Stipendiaten der Heinz-Kühn-Stiftung bloggen ihre Recherchen und Erlebnisse.

In Nepal habe ich mich mit Klima- und Gletscherforschern getroffen. Denn wenn die Gletscher des Himalaya abtauen, ist das eine große Gefahr für die Wasserversorgung Indiens. Hier will ich aber kurz beschreiben, was ich auf den Straßen Nepals beobachten konnte:  Vor den Tankstellen reihen sich die Autos in endlosen Warteschlangen, ständig fällt der Strom aus. Das Land ist mitten in einer Energiekrise.

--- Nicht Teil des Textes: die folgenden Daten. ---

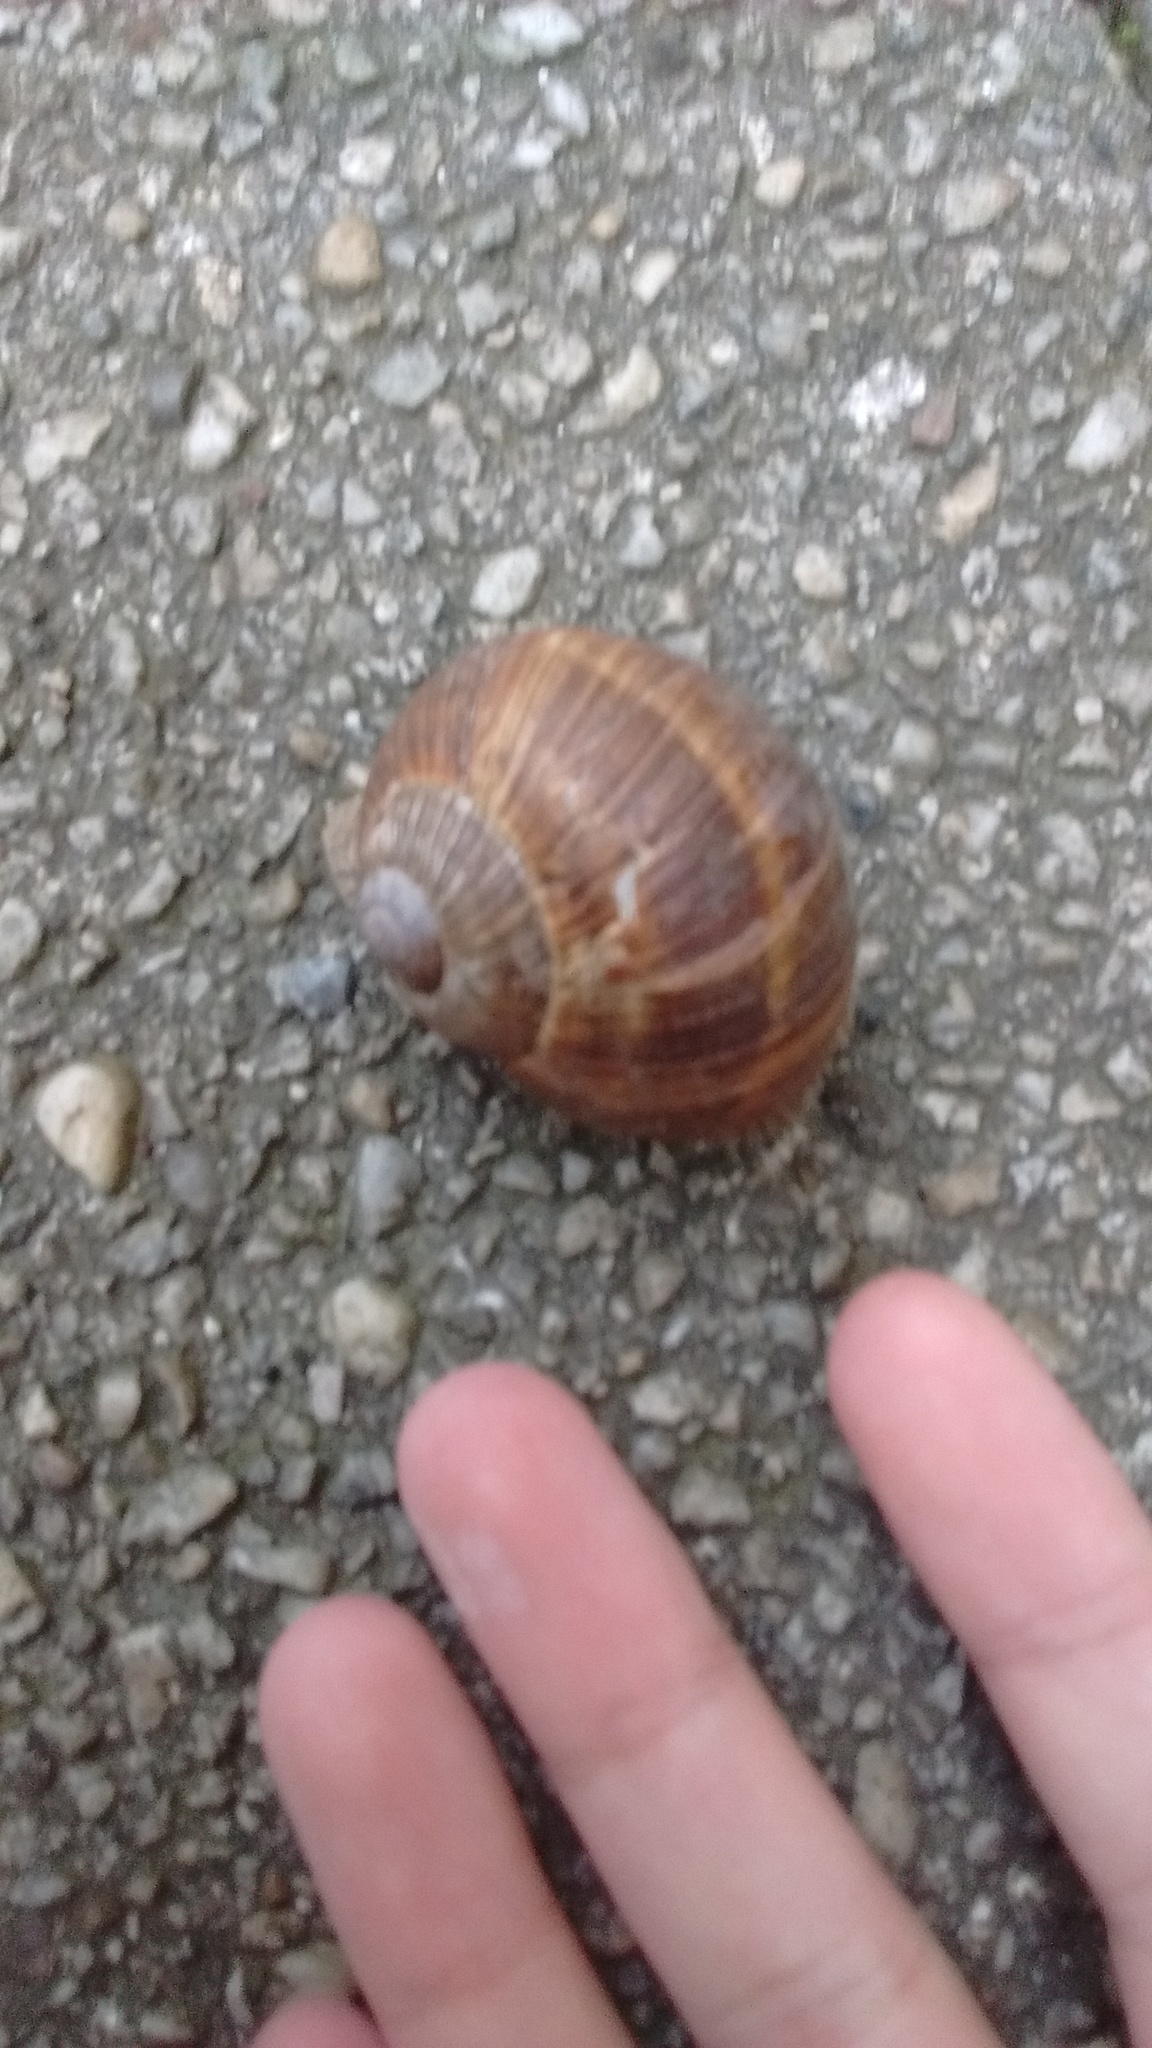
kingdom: Animalia
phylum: Mollusca
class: Gastropoda
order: Stylommatophora
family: Helicidae
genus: Helix
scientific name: Helix pomatia
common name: Roman snail
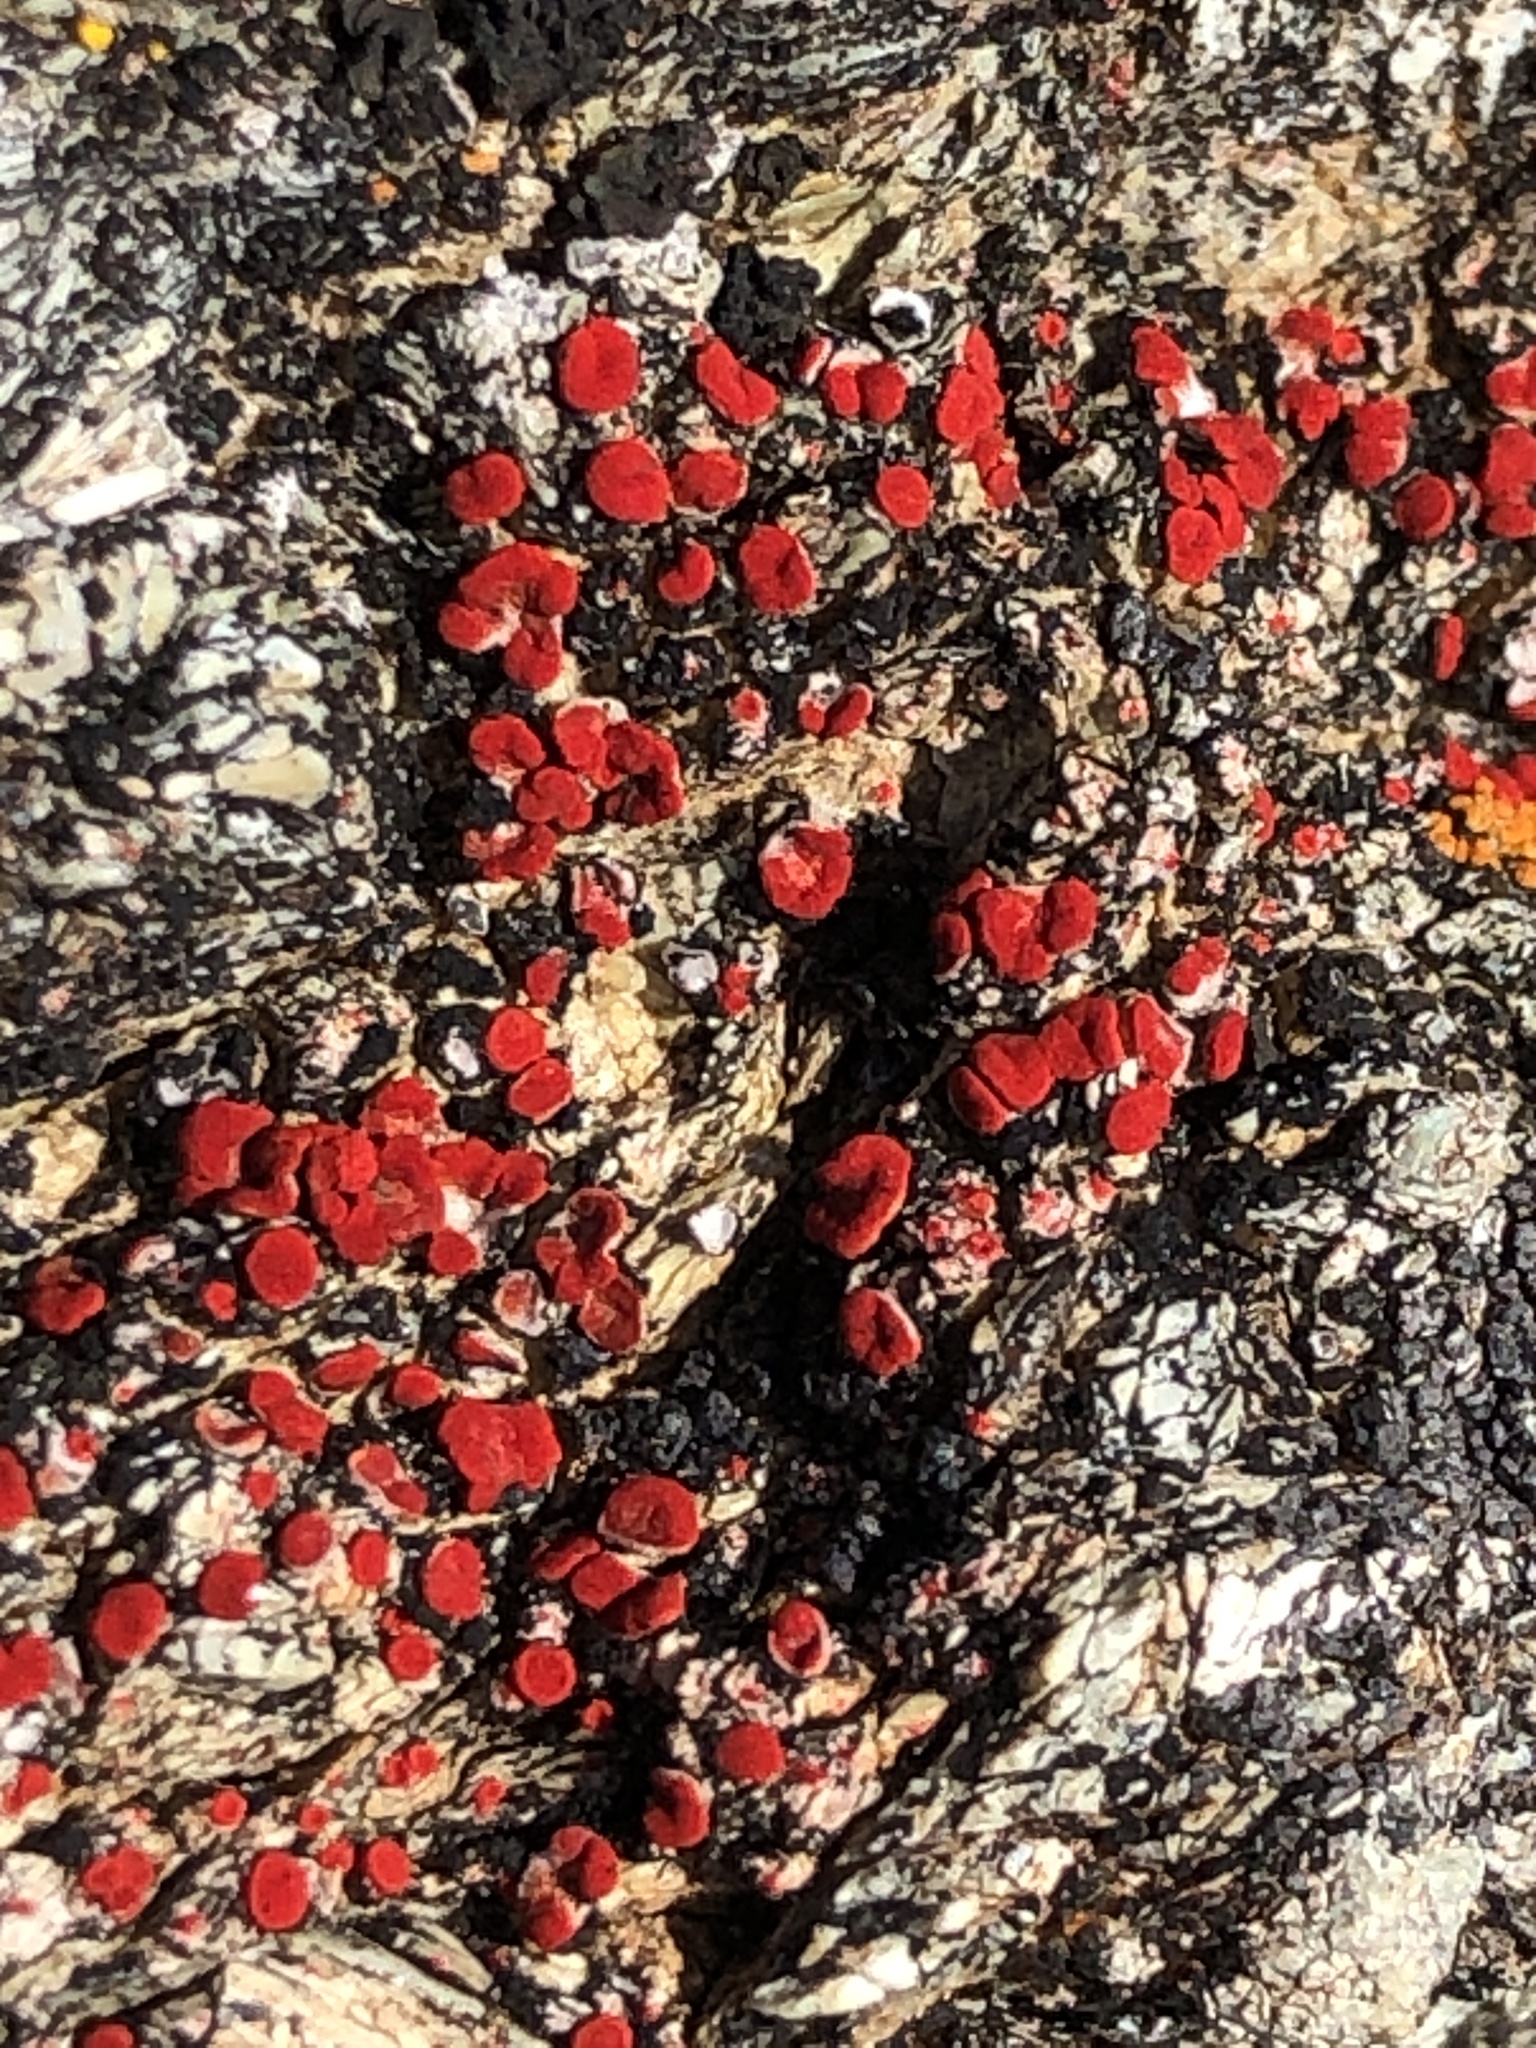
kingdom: Fungi
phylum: Ascomycota
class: Lecanoromycetes
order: Teloschistales
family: Teloschistaceae
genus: Tomnashia
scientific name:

Indien ist mit Abstand der wichtigste Zulieferer Nepals für Gas und Öl. Aber derzeit liefern die Inder nicht mehr. Das ist sogar verständlich, denn Nepal zahlt seine Rechnungen nicht. Dem Land fehlt dazu das Geld, sagen manche. Andere glauben, die Zahlungen kommen einfach nicht in Indien an. Stattdessen verschwindet es in den Taschen korrupter nepalesischer Beamter.

Der Taxifahrer erzählt mir, dass er mehrere Stunden warten musste, bis er endlich an die Zapfsäule durfte. Dort muss er für nepalesische Verhältnisse auch noch horrende Preise bezahlen. Ein Liter Spritt kostet in Nepal deutlich mehr als einen Euro.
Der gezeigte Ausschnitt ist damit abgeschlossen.